Norwich left without a parachute – yet escape to the promised land 

By David Owen

November 5 – Norwich City, the chirpy East Anglian club controlled by celebrity chef Delia Smith and husband Michael Wynn Jones, racked up a hefty loss while securing their return to the Premier League last season. 

The Canaries reported a pre-tax loss of £39.4 million for the year to end-June 2019. This compared with a £18.5 million profit the previous year.

The figures showed the distorting effect of Premier League parachute payments, with turnover of £33.7 million standing at not much more than half the £61.7 million recorded in 2017-18. The club said that 2018-19 was the first season in eight that it had not received any such parachute payments. Prior to 2019-20, it last featured in the English top flight in 2015-16, Leicester City’s title-winning season.
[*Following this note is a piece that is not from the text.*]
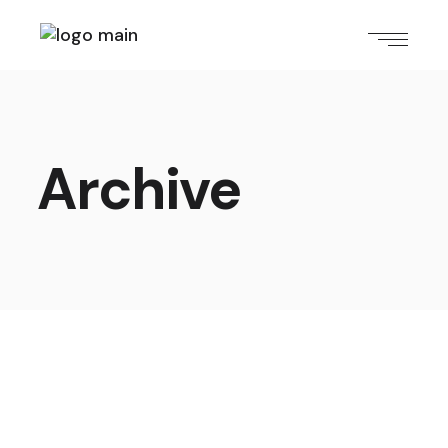
Archive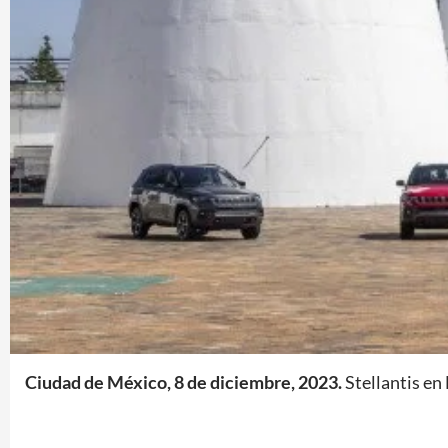
Ciudad de México, 8 de diciembre, 2023.
Stellantis en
Within the latest turnover figure, gate receipts held relatively steady at £9.7 million, while both commercial and catering advanced, the former from £7.2 million to £8.5 million. It was under the broadcasting income label that the downturn was registered, this tumbling from £38.5 million to only £9.4 million.
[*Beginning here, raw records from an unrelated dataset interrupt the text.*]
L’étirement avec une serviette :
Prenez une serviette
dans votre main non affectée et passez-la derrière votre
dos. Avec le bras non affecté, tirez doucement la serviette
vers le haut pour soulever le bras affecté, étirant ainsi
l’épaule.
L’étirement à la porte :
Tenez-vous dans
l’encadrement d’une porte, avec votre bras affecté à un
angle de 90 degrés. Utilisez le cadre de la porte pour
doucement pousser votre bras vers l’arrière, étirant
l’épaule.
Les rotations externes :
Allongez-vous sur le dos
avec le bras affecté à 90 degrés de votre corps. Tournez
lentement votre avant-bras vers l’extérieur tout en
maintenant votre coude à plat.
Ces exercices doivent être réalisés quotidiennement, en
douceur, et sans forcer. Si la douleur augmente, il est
Clearly, it will rebound strongly once again in 2019-20. The club has already served notice, indeed, that it “anticipates a substantial operating profit in the financial year to June 2020”. The operating loss in 2018-19 attained £37.9 million.

Staff costs were held almost completely flat at £54.4 million, versus £54.3 million. There was, however, a near five-fold increase in aggregate emoluments, fees and benefits going to the highest-paid director. These rose from £100,000 in 2017-18 to £472,000 in the latest year.

While transfer dealing was subdued, the club recorded net receipts from player trading of £10.2 million. Player purchase costs amounted to £10.4 million, including instalment payments on previous transfers, plus the acquisitions of new players such as Emiliano Buendia, Moritz Leitner and Philip Heise. Player sale transactions raised £20.6 million, mainly in the form of instalments from the sale of players from previous reporting periods, including James Maddison, Leicester City’s new star.

Notes to the accounts indicate that short-term creditors rose during the latest year, due largely to a £19.8 million bank overdraft. Chief Operating Officer Ben Kensell said that the latest figures demonstrated “the club’s financial resilience”.